| Step | Formula | Why This Step Matters |
|---|---|---|
| 1. Unlever each peer | asset_beta = equity_beta / (1 + (1-t) * D/E) | Strips out capital-structure noise; what is left is pure business-risk beta |
| 2. Average the asset betas | asset_beta_avg = mean across peers | Builds a stable business-risk anchor that does not depend on any single peer's leverage choice |
| 3. Re-lever at target D/E | equity_beta_target = asset_beta_avg (1 + (1-t) (D/E)_target) | Adds the financial-risk amplifier appropriate for the FIRM YOU ARE VALUING, not the peers |
| 4. Iterate if D/E changes endogenously | Recompute WACC -> recompute optimal D/E -> recompute beta | Avoids the circularity trap when target D/E itself is a model output |
Re-Levered Equity Beta = Asset Beta * (1 + (1 - Tax) * D/E)
The classic Hamada equation assumes that the debt itself is risk-free (i.e., debt beta = 0), which is fine for investment-grade firms but understates equity beta for LBO-style or distressed targets where debt is genuinely risky. For high-yield-rated targets, use the Modigliani-Miller variant: equity_beta = asset_beta + (asset_beta - debt_beta) (D/E) (1 - t). Pick a debt beta of 0.15-0.25 for BB-rated paper and 0.30-0.50 for B-rated or CCC, sourced from spread-decomposition studies. Practitioners who skip this adjustment systematically under-estimate cost of equity on leveraged targets by 50-150 bps.

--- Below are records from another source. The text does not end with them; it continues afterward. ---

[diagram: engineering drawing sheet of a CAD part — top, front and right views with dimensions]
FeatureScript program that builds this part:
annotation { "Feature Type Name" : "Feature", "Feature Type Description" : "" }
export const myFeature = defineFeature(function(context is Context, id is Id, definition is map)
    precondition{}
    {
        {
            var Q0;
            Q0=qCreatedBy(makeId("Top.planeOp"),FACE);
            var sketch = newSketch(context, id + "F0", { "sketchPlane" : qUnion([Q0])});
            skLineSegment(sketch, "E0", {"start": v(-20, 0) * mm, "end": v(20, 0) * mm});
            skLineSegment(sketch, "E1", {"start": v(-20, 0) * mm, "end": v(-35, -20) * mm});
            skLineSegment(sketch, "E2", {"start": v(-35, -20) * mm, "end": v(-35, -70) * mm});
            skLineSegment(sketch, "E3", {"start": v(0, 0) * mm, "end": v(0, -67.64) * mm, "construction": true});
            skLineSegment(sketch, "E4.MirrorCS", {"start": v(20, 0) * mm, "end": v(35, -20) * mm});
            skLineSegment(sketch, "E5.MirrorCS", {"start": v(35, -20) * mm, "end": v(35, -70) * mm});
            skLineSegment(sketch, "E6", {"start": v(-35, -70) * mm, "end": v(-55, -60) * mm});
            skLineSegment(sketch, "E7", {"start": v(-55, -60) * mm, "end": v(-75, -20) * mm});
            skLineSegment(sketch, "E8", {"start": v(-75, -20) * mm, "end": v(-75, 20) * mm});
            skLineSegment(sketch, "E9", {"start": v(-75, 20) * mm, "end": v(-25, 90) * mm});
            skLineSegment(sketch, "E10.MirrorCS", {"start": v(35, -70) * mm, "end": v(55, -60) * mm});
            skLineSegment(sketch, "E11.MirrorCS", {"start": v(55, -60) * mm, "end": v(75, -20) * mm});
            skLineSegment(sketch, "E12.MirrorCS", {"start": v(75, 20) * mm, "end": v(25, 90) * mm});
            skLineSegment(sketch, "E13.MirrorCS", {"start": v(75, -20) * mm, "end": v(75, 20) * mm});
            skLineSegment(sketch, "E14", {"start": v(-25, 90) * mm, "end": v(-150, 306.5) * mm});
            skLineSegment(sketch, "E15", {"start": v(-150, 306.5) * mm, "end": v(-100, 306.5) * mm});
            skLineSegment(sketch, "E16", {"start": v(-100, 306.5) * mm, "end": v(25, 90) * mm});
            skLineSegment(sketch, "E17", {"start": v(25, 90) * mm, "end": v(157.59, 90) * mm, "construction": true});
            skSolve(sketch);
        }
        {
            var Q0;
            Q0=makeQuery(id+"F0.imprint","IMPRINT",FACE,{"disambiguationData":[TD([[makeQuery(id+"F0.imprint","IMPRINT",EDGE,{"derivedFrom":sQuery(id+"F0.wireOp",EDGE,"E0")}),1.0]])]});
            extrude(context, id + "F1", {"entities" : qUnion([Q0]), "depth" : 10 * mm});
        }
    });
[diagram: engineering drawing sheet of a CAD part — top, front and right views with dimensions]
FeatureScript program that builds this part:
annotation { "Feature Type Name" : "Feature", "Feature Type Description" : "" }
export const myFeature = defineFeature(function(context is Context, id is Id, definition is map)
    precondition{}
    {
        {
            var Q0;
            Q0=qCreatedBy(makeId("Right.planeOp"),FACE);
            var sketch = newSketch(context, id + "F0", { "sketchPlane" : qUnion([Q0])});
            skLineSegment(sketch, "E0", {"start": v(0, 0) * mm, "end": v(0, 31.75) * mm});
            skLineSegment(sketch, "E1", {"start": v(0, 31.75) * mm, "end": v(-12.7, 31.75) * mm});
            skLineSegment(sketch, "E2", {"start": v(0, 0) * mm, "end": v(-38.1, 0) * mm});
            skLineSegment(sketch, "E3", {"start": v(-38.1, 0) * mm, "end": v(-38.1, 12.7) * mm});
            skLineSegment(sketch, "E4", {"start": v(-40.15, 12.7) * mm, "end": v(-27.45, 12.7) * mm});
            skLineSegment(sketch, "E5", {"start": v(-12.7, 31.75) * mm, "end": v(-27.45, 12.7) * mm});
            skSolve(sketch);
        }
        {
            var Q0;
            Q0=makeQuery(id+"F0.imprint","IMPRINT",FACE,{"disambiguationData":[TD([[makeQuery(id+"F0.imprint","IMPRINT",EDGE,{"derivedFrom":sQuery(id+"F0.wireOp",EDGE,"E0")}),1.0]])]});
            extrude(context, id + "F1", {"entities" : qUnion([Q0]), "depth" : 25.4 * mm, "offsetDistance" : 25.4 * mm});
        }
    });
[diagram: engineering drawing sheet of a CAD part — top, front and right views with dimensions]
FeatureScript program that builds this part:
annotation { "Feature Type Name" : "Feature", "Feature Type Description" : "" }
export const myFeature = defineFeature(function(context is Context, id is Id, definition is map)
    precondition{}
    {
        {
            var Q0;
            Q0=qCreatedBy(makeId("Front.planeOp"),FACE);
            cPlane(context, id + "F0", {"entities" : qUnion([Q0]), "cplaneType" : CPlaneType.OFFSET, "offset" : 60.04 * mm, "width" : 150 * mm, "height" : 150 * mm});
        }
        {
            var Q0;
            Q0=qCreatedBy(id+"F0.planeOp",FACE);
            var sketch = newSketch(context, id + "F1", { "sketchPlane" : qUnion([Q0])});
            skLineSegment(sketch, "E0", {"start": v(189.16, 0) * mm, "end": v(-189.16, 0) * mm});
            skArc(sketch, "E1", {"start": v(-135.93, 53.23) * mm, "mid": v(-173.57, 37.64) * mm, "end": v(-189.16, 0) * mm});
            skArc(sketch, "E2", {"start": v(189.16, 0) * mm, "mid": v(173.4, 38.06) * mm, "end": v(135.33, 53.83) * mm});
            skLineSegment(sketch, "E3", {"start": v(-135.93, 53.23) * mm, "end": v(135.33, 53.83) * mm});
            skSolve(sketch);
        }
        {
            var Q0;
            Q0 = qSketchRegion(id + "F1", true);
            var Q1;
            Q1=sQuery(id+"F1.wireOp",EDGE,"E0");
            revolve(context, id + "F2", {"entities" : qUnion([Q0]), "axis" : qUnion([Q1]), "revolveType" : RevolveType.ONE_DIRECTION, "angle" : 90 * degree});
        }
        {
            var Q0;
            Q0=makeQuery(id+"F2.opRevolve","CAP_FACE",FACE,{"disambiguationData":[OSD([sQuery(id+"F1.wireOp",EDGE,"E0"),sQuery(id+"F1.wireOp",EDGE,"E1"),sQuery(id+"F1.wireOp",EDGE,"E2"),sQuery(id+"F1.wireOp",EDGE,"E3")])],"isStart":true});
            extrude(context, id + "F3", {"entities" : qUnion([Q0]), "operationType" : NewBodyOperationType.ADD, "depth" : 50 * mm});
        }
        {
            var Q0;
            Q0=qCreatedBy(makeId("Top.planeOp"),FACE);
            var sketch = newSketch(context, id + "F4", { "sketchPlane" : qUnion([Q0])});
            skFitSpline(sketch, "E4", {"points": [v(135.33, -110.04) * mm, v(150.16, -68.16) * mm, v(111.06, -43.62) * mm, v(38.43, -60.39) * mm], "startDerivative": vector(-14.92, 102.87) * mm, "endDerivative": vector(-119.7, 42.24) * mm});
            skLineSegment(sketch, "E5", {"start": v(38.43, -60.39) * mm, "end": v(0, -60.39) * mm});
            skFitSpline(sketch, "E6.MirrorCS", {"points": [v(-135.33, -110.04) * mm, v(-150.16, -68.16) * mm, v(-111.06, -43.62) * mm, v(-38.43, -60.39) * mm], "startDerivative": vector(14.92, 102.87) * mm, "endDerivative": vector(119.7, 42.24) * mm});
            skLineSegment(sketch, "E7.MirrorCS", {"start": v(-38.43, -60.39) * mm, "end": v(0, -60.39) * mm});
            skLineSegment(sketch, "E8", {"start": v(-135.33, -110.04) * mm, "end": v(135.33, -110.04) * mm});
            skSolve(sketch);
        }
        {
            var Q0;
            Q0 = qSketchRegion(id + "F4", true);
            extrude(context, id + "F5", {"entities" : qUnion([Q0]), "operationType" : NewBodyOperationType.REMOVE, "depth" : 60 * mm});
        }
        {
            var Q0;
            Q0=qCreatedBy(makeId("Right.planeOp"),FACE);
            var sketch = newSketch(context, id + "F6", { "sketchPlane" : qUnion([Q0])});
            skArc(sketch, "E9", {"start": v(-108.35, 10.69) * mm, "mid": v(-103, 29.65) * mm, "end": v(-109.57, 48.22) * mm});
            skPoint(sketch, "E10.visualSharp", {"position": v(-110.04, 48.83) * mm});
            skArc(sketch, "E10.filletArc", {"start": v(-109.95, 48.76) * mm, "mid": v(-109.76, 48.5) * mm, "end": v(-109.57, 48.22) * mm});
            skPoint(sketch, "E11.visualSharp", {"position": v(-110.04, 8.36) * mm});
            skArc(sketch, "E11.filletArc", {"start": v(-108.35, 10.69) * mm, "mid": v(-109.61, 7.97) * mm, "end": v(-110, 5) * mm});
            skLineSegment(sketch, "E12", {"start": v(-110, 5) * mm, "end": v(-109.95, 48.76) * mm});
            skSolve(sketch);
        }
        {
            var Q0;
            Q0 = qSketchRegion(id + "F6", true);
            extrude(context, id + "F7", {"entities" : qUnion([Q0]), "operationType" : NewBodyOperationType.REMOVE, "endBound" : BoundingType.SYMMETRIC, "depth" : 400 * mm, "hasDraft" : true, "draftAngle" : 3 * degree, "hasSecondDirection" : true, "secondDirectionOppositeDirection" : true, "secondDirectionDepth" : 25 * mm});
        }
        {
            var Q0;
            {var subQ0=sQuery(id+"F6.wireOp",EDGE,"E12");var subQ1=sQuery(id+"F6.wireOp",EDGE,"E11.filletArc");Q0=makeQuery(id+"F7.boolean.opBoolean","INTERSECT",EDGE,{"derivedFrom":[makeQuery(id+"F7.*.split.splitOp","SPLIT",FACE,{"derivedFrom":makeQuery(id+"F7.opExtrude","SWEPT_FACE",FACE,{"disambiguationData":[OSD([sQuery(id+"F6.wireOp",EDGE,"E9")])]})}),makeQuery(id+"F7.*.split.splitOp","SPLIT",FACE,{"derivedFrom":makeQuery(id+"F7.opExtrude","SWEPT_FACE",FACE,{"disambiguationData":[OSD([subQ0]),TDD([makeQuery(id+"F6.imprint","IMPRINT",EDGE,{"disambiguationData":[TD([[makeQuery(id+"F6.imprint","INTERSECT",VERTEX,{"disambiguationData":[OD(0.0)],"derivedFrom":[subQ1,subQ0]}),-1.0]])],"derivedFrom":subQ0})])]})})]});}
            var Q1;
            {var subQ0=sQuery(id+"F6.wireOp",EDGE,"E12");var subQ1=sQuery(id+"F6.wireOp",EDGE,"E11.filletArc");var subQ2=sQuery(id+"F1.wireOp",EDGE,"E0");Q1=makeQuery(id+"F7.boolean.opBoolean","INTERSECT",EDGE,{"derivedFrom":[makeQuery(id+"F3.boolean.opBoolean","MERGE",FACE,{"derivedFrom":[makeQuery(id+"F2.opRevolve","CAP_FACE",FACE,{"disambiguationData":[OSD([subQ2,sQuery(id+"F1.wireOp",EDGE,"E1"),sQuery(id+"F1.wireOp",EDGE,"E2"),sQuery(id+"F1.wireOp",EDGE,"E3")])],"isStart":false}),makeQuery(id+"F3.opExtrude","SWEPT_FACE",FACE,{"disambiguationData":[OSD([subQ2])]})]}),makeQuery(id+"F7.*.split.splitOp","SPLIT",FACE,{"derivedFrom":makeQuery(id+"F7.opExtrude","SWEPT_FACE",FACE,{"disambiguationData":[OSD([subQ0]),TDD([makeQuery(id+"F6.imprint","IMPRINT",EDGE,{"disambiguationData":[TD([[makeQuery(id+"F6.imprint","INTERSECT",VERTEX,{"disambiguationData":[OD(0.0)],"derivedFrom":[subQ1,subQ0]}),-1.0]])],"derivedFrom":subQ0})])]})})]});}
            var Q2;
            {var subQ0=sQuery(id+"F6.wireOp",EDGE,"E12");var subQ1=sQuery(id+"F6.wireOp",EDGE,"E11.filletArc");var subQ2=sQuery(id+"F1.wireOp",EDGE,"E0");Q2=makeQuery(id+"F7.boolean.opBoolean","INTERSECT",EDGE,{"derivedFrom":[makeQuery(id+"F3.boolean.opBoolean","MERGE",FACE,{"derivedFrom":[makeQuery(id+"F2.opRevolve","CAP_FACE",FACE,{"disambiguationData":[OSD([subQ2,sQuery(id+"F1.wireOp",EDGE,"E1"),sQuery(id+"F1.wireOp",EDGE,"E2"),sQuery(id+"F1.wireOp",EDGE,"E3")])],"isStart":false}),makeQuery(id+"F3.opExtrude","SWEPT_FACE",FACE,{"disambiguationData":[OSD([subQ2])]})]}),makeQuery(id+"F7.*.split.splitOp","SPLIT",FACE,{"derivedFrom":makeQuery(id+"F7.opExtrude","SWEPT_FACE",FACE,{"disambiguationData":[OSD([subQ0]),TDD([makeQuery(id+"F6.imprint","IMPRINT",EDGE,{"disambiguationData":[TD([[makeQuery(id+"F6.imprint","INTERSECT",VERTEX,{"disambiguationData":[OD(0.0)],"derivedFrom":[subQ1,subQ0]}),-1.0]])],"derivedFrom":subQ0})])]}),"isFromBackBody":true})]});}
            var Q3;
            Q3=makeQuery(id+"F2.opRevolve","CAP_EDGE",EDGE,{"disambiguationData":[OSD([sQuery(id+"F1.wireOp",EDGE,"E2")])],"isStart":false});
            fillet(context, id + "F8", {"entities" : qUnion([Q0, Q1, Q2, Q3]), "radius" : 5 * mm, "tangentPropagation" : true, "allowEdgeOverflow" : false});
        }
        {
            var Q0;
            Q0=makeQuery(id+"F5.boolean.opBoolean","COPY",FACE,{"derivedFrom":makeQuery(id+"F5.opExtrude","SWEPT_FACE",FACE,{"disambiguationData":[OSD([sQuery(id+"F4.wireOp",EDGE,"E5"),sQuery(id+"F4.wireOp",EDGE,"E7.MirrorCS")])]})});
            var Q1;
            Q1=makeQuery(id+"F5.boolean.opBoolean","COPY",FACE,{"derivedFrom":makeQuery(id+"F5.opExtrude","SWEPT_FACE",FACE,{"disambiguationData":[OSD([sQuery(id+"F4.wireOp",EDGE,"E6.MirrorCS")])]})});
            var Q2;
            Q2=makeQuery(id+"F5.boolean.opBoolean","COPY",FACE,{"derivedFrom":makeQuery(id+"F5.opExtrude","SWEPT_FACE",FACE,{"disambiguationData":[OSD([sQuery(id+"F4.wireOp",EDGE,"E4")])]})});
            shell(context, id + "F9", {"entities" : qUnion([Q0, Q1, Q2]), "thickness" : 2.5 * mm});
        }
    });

Going Deeper — three traps in the unlever / re-lever walk that bite at the senior-analyst level. (1) Tax-rate consistency: if any peer is in a different tax jurisdiction or carries large NOLs, its effective tax rate is not the same as the statutory rate the formula assumes. Either normalize each peer to the same statutory rate before unlevering or use each peer's effective rate explicitly. (2) Operating leases: post-ASC 842 (effective 2019), operating leases sit on the balance sheet as right-of-use assets / lease liabilities. Some practitioners include lease liabilities in the D/E used for unlevering (treating them as quasi-debt); others do not. The convention matters and must be applied consistently across all peers. (3) Negative net debt: tech firms with large cash piles can have NEGATIVE net debt at the moment of observation, which makes the unlever formula produce an equity beta LOWER than the asset beta — mathematically defensible but practically odd. Most analysts floor net debt at zero for the unlever step on cash-rich firms, on the argument that excess cash is sitting in Treasuries and is not a financing source supporting the operating business. AI prompt: 'For this ticker, pull the observed equity beta, the effective tax rate, the D/E ratio, and the lease-liability balance. Walk me through the unlever step and tell me what asset beta this firm contributes to a peer-set average.'
Sit with the ideas.
You are valuing a private specialty-foods company with a target capital structure of 30% debt / 70% equity. Three public comps have observed equity betas of 1.20, 0.95, and 1.40, with current debt-to-equity ratios of 0.45, 0.10, and 0.80 respectively. Assume a 25% marginal tax rate on all firms. Walk through the unlever-then-re-lever step. What re-levered equity beta should you carry into the cost-of-equity calculation, and what is the load-bearing reason you cannot simply average the three observed equity betas?